Metric	Fintool	Our System	Advantage
Storage	5TB/decade	5GB/decade	1000x smaller
Processing	50B tokens/week	One-time extraction	Infinite reuse
Query cost	$1M+/week	$0 (cached)	100% savings
Latency	2-5s per query	<10ms (lookup)	200-500x faster

Use Case Comparison

Use Case	Fintool	Our System
Question answering	✅ Excellent	✅ Better for "what did they do?"
Return prediction	❌ Not possible	✅ Primary use case
Alpha generation	❌ No predictive model	✅ Optimized for pre-price signals
Q-learning trading	❌ Can't learn from text	✅ Clear reward signals
Company scoring	⚠️ Manual analysis	✅ Automated multi-factor
Timeline analysis	⚠️ Requires multiple queries	✅ Native temporal sequences
Real-time decisions	❌ 2-5s latency	✅ Pre-computed

Token Cost Analysis

Fintool

$1M+

per week operational cost

• Every query triggers new LLM calls
• Must reprocess same information repeatedly
• Scales linearly with usage
• 50 billion tokens/week through OpenAI

Our System

$5K-10K

one-time extraction cost

• Extract once, use forever
• Zero marginal cost per prediction
• Scales with model inference only
• Fixed cost regardless of usage

🔮 Event Oracle: Our Q&A Advantage

An LLM-powered Q&A system that queries our structured event database instead of raw text chunks.

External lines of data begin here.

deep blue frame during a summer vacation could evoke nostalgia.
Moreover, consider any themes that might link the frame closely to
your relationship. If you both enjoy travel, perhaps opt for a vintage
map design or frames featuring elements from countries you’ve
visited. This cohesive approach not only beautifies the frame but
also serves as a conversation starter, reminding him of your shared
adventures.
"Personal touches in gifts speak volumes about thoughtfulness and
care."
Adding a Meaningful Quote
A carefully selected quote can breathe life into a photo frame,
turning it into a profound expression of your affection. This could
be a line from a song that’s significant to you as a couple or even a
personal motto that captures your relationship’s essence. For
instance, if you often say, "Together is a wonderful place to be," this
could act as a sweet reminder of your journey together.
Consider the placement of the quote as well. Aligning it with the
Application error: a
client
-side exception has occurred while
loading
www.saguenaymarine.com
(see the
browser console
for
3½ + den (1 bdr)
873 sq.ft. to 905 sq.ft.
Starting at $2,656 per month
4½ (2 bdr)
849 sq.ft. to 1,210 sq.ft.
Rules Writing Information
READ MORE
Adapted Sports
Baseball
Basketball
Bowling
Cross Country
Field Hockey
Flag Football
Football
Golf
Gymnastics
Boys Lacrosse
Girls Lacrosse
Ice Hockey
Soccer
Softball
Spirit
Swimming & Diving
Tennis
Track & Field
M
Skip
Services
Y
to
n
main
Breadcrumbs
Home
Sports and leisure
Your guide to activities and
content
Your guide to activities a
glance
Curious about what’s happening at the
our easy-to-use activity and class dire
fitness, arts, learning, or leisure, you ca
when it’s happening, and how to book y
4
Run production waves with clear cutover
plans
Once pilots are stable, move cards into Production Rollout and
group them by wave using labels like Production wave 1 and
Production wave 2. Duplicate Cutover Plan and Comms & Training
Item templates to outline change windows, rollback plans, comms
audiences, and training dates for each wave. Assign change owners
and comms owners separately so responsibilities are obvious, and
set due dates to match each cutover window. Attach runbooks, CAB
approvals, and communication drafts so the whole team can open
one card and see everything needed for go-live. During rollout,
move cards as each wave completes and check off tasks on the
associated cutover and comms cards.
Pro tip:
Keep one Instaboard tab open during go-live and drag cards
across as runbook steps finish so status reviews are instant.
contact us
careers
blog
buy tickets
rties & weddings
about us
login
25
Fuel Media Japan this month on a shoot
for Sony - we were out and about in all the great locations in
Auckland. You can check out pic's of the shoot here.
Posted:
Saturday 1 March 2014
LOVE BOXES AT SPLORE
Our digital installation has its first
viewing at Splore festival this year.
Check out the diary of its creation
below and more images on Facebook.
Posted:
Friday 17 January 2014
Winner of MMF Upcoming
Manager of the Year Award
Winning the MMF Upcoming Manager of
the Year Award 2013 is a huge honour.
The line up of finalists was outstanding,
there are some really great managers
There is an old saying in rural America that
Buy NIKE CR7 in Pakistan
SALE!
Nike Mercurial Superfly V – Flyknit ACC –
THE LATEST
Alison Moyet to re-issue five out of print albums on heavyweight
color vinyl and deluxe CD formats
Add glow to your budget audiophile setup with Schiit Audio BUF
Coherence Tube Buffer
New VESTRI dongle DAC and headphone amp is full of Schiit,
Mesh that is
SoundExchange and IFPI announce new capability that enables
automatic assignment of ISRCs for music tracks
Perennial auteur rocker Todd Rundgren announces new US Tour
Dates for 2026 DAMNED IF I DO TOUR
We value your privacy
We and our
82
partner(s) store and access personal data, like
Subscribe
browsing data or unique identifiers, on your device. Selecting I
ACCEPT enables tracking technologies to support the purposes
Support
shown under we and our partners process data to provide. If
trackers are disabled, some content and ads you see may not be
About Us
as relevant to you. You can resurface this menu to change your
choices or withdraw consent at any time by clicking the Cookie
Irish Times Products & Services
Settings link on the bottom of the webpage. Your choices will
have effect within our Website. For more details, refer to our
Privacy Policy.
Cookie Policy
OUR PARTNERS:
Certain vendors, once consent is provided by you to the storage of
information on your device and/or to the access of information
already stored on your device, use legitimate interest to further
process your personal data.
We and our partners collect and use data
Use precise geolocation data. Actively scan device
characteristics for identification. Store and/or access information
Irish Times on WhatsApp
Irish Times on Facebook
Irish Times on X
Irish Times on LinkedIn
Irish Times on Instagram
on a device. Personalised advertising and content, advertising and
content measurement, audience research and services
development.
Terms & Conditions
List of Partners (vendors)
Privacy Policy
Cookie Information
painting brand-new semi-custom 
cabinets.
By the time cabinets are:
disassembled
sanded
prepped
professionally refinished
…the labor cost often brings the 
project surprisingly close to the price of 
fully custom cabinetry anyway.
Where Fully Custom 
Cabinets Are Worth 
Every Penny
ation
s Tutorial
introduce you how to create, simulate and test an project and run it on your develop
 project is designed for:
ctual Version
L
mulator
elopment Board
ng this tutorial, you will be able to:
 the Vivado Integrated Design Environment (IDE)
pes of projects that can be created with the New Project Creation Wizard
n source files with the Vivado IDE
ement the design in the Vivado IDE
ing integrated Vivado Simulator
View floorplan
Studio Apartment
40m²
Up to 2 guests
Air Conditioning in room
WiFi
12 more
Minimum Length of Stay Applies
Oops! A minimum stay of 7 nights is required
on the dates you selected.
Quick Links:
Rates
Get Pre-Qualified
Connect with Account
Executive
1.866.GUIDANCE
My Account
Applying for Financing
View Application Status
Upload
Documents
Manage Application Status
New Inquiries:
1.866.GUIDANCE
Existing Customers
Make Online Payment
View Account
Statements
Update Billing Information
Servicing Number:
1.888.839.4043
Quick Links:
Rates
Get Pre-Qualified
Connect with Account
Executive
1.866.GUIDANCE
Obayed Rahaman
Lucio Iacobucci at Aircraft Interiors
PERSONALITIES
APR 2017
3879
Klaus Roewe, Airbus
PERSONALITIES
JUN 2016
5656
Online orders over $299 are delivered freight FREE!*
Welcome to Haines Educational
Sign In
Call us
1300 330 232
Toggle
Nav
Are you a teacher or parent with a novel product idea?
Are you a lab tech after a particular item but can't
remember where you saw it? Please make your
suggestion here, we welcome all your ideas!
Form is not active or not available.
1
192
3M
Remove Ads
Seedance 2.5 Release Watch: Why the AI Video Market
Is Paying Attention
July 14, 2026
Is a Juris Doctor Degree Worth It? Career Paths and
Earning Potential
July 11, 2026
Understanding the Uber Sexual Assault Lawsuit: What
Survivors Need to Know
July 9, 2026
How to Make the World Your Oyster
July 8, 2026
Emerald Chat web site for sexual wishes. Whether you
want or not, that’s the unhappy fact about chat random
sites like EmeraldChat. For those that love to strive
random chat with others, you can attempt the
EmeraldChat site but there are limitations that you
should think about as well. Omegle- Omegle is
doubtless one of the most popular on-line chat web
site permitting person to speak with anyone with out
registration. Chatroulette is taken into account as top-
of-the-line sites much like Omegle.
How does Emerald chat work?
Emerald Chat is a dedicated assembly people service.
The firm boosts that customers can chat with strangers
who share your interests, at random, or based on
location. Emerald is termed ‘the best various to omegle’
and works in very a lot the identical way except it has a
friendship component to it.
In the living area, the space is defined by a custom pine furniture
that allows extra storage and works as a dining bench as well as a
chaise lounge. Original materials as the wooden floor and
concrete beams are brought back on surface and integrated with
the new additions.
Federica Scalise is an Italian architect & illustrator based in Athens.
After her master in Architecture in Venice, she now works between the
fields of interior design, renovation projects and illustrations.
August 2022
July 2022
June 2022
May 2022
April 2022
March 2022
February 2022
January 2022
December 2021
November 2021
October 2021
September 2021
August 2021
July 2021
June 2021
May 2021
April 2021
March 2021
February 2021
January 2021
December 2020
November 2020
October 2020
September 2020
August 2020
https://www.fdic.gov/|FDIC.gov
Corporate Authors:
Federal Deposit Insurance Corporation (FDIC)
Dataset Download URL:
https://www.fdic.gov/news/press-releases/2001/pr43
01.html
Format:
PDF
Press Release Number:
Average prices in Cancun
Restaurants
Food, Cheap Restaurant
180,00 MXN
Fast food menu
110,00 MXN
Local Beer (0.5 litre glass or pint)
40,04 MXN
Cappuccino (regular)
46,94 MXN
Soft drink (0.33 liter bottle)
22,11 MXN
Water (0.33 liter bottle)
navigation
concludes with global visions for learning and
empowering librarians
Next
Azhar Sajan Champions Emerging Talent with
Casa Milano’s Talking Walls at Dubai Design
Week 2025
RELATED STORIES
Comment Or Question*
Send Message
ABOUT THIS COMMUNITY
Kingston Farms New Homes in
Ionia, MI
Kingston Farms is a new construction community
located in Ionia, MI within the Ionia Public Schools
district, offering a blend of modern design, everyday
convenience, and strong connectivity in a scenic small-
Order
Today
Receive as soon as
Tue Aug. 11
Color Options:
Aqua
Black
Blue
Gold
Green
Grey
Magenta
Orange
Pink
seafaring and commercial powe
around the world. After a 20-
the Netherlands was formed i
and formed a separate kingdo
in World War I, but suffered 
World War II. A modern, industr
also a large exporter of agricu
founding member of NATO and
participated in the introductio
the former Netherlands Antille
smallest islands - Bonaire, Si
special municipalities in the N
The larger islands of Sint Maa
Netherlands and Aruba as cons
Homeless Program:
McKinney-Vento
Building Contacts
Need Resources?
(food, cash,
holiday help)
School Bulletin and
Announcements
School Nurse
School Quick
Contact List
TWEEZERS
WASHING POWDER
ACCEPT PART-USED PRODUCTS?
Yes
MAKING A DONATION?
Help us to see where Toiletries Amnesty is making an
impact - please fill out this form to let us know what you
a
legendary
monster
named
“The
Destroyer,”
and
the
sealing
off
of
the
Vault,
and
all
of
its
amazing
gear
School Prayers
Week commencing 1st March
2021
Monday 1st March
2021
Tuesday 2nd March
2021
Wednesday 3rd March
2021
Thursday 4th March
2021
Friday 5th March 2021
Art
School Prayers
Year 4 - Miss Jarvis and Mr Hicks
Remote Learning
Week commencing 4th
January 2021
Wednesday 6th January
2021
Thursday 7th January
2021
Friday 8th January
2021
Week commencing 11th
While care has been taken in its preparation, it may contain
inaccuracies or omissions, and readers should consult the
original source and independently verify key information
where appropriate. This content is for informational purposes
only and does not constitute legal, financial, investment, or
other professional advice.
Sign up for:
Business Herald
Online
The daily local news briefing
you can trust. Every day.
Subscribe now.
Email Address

Key difference: Fintool searches text to find "what they said" - Event Oracle queries events to answer "what they did"

Example: Timeline Questions

Fintool's Approach

1. Search 50+ filing chunks
2. Send 10,000+ tokens to GPT-4
3. Parse unstructured text
4. Synthesize answer

Cost: $0.20
Latency: 3-5s

Event Oracle Approach

1. SQL query on events table
2. Return structured events:
- expanded_cloud_services
- partnered_enterprise
- declared_dividend
3. Format as timeline

Cost: $0.001
Latency: <100ms

Result: 200x faster, 200x cheaper, more accurate

Pattern Questions - Unique Capability

Question: "Show me all companies that had workforce reductions followed by debt refinancing in 2023"

Fintool:

Cannot answer - would need manual query of every company, no temporal pattern matching

Event Oracle:

SELECT a.cik, a.date, b.date
FROM events a
JOIN events b ON a.cik = b.cik
WHERE a.verb = 'workforce_reduction'
AND b.verb = 'refinanced'
AND b.date BETWEEN a.date AND a.date + 90

Returns: 87 companies with this distress pattern + subsequent returns

Our Competitive Moat

Fintool Can Be Replicated

RAG is commodity (OpenAI docs are public)
Vector databases are off-the-shelf
Chunking strategies are known
No proprietary training data
Easily competed away by OpenAI or Bloomberg

Our System is Defensible

30 event types = years of domain expertise
11.9M events = proprietary training data
Compression strategies = novel research
Trained models = IP
Deep moat: data + models + domain knowledge

Multi-Model Architecture Advantage

Fintool: One architecture (RAG)

Our System: Multiple specialized models from same event foundation

                    Event Stream

                        ├→ Transformer: Return prediction (R² = 0.23+)

                        ├→ Q-learning: Trading decisions (Sharpe optimization)

                        ├→ GradientBoosting: Fast baseline (9% correlation)

                        └→ Event Oracle: Question answering (when needed)

Positioning Statement

Fintool:

"AI that helps you understand what companies are saying"

Descriptive (backward-looking)

Ours:

"AI that predicts what companies will do next"

Predictive (forward-looking)

The Tagline

From "what did they say?"
to "what did they do?"
to "what will they do next?"

Bottom Line for Leadership

We're not building a better search engine for filings.

We're building a semantic abstraction layer that compresses years of corporate history into predictive temporal sequences, enabling quantitative models to learn what hedge fund analysts do manually: read between the lines and predict what happens next.

That's knowledge compression. That's our moat. That's the product.